From my brief passing-through, it seemed to me that the Tawau region’s economy is heavily and directly dependent on primary industries – extraction, conversion and processing of natural resources. Does this mean Tawau’s ambitions are to intensify local and regional environmental destruction to grow the economy – and the city – further? If so, academics will have a great deal to say on that matter, and so do I – but not in this blog post.
I met up with an expatriate English teacher whose colourfully-natured male-only house residents treated me well. Conversation gradually led to the subject of chastity and related matters which I steered onto other topics as tactfully as I could. At the same time, the epoxy-smeared CB-3000 and the attached fishing line were making it awkward for me to sit still for long. So I found myself doing a lot of pelvic shuffling on my dining table chair – a little anti-social, I admit, but hardly avoidable on such a long journey. Luckily I didn’t experience a pinch from the fishing line or I may have had everyone present wanting to attend to my injuries.
One of the friendly occupants acted as my local guide, helping to get me to a waypoint so I could take evidence for the world record attempt, and then assisting me with translations while getting my international ferry ticket sorted. The ferry out of Malaysia and across to Tarakan in Indonesia was dreadfully expensive, but a vital step in my journey because there simply was no alternative.

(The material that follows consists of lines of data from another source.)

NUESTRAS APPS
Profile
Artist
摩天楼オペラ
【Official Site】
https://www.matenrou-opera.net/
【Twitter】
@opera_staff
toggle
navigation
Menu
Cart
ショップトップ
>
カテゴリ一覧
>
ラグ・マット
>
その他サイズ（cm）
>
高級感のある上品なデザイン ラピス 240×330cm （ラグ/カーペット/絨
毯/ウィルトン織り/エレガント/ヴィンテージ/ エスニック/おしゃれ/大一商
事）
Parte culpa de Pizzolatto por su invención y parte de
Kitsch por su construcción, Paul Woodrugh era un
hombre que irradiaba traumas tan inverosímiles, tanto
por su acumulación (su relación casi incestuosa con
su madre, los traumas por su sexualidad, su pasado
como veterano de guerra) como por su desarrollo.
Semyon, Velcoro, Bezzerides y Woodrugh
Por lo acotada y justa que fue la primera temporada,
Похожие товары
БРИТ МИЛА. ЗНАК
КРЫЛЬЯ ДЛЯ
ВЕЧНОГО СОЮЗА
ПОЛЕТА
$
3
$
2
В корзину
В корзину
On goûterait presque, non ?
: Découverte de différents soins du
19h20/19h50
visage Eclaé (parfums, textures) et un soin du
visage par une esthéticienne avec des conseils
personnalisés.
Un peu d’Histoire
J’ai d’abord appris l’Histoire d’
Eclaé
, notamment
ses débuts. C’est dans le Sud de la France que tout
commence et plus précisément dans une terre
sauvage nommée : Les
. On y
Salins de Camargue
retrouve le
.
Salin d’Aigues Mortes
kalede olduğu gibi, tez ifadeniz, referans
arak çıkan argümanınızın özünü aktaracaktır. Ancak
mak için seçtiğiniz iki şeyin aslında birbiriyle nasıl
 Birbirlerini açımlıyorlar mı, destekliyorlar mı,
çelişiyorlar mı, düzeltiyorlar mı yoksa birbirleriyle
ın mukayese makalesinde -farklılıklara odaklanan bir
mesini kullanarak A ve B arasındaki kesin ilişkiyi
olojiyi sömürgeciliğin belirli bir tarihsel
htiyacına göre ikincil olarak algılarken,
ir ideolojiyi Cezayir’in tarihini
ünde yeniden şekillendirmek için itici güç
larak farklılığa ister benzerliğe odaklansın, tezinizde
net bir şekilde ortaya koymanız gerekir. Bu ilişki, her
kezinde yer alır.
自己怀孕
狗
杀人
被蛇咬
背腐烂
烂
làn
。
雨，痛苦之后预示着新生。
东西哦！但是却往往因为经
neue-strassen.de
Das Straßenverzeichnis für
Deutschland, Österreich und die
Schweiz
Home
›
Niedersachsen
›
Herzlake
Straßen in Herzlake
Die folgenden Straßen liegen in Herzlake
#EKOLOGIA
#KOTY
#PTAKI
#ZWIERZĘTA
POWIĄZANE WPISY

With my ticket in hand, I made my way down the gangplank and to my surprise, found I was about to board a large speedboat of sorts – powered by a row of massive engines. As the ocean-going beast pulled away from the jetty, overladen with luggage of all shapes and sizes, its torque capability became evident. The stern dug into the water while its bow rose in a defiant pose over the watery expanse ahead. And in this position we sped at a phenomenal speed, across the surface to Indonesia.